- **EXERCISE DIRECTIONS**
Which lines of the listing below contain the string "imprint"? List each of those lines in full.

[Stored items]
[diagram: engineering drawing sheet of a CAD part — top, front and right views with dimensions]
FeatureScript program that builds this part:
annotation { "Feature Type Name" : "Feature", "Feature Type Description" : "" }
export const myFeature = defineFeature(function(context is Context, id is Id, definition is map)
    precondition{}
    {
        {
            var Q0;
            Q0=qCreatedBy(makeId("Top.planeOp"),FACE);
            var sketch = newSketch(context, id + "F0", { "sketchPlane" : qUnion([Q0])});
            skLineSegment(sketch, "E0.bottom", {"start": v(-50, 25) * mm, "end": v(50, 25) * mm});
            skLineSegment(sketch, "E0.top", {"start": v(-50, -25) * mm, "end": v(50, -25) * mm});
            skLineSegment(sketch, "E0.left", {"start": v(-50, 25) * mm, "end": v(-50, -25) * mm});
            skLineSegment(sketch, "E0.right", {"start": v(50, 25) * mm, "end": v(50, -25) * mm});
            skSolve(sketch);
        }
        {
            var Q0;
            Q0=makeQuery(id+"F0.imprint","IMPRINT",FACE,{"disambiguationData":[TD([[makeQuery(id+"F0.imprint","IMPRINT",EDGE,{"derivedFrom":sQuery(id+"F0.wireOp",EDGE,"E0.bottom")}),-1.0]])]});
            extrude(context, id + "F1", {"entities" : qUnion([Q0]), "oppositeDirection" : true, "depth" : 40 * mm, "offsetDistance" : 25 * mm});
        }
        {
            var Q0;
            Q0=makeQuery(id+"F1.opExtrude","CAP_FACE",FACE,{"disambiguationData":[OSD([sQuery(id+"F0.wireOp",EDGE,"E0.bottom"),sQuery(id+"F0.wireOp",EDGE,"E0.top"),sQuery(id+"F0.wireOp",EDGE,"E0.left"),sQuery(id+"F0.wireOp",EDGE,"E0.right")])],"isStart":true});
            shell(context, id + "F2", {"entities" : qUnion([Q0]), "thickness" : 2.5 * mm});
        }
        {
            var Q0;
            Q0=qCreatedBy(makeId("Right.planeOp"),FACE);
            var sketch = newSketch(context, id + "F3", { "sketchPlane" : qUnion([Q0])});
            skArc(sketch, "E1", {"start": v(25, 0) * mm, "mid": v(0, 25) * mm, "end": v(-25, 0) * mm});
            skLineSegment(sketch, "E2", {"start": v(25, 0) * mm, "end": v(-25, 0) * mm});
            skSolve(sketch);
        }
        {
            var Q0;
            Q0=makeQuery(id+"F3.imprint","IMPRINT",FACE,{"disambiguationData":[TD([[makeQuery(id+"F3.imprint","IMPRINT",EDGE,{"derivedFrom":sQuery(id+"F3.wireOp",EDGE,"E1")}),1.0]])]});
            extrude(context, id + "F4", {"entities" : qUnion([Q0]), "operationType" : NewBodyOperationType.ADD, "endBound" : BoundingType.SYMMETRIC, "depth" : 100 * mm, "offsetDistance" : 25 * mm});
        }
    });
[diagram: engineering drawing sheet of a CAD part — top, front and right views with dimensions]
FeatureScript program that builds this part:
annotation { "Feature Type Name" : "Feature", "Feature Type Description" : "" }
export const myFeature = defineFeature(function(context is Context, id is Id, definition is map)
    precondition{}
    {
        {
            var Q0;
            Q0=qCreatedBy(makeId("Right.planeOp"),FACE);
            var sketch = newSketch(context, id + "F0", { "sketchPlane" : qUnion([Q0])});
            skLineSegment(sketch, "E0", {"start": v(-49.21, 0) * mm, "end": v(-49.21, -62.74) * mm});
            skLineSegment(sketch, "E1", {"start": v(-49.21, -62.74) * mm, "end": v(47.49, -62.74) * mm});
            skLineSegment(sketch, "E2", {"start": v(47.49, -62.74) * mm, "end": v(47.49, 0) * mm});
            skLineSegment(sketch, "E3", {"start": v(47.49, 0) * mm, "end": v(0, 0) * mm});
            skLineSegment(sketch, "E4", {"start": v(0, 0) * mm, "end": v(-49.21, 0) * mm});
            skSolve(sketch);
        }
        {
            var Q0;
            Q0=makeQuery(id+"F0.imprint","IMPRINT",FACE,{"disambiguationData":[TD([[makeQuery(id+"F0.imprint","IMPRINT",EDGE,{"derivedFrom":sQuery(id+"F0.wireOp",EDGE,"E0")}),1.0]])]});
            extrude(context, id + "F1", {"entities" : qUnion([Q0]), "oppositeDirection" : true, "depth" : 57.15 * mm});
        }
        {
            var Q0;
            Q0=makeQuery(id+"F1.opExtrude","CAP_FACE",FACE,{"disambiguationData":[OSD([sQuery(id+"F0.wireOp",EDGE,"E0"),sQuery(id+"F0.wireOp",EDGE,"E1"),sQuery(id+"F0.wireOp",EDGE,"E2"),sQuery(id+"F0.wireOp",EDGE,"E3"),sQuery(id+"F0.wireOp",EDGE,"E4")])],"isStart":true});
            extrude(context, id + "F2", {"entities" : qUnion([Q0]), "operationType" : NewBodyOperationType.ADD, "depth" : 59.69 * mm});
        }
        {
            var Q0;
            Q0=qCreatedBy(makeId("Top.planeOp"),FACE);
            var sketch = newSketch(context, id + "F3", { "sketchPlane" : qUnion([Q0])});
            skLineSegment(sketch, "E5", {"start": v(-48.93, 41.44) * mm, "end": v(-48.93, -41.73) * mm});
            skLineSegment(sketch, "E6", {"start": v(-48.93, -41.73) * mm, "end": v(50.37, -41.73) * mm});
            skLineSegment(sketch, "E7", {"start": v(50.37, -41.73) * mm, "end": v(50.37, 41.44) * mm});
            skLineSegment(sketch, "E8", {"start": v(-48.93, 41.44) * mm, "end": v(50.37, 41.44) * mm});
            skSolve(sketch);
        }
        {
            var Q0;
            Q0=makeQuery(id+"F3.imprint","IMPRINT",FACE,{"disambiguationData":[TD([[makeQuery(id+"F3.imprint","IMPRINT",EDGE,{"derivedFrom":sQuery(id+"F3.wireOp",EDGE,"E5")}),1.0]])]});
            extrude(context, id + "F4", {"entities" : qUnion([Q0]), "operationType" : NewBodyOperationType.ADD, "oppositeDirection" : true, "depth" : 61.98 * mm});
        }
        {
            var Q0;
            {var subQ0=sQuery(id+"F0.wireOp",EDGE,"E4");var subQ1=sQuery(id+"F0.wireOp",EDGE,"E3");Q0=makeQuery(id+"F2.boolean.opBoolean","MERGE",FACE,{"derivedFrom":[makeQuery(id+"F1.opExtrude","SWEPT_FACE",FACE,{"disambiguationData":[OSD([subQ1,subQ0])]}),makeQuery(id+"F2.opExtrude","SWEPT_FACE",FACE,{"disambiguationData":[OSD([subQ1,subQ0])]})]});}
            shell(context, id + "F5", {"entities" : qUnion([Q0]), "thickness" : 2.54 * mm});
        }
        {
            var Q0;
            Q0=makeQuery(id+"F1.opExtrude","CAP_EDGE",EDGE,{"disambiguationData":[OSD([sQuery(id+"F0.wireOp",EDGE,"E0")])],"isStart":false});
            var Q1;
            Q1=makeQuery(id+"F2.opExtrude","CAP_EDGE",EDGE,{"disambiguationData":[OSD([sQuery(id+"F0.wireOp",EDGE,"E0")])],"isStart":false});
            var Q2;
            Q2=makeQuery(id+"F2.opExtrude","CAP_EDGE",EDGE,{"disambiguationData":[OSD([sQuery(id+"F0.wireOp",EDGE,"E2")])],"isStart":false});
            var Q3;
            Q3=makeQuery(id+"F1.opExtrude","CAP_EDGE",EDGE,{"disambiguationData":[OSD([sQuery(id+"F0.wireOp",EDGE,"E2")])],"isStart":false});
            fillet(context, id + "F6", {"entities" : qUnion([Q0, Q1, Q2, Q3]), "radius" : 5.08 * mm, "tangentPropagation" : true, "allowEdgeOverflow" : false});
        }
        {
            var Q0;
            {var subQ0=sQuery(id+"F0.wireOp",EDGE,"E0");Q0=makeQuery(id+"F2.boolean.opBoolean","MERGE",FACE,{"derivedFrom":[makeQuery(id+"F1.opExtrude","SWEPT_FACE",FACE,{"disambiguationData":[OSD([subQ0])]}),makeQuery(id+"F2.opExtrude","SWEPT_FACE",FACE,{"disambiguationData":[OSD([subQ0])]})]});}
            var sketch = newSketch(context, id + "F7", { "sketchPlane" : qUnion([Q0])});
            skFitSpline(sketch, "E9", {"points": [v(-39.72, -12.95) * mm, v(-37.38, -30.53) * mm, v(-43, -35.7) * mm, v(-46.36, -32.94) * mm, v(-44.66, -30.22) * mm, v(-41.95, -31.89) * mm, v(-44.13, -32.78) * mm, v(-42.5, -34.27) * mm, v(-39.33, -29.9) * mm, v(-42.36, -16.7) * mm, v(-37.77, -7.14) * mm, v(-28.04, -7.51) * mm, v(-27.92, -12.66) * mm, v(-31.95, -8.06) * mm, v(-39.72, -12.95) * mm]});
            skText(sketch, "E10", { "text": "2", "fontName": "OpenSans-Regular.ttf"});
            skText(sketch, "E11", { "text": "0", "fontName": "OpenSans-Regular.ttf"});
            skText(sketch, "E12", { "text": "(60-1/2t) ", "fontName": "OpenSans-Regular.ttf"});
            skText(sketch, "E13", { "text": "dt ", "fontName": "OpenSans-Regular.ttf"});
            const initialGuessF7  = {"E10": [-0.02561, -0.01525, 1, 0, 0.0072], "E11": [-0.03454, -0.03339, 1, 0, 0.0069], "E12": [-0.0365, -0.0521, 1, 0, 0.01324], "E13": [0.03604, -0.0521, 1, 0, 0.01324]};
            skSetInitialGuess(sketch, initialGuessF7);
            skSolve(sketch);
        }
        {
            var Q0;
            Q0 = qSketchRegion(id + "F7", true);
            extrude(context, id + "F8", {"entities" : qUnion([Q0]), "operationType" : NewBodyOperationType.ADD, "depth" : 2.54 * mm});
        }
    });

- **FINISHED TASK**
            Q0=makeQuery(id+"F0.imprint","IMPRINT",FACE,{"disambiguationData":[TD([[makeQuery(id+"F0.imprint","IMPRINT",EDGE,{"derivedFrom":sQuery(id+"F0.wireOp",EDGE,"E0.bottom")}),-1.0]])]});
            Q0=makeQuery(id+"F3.imprint","IMPRINT",FACE,{"disambiguationData":[TD([[makeQuery(id+"F3.imprint","IMPRINT",EDGE,{"derivedFrom":sQuery(id+"F3.wireOp",EDGE,"E1")}),1.0]])]});
            Q0=makeQuery(id+"F0.imprint","IMPRINT",FACE,{"disambiguationData":[TD([[makeQuery(id+"F0.imprint","IMPRINT",EDGE,{"derivedFrom":sQuery(id+"F0.wireOp",EDGE,"E0")}),1.0]])]});
            Q0=makeQuery(id+"F3.imprint","IMPRINT",FACE,{"disambiguationData":[TD([[makeQuery(id+"F3.imprint","IMPRINT",EDGE,{"derivedFrom":sQuery(id+"F3.wireOp",EDGE,"E5")}),1.0]])]});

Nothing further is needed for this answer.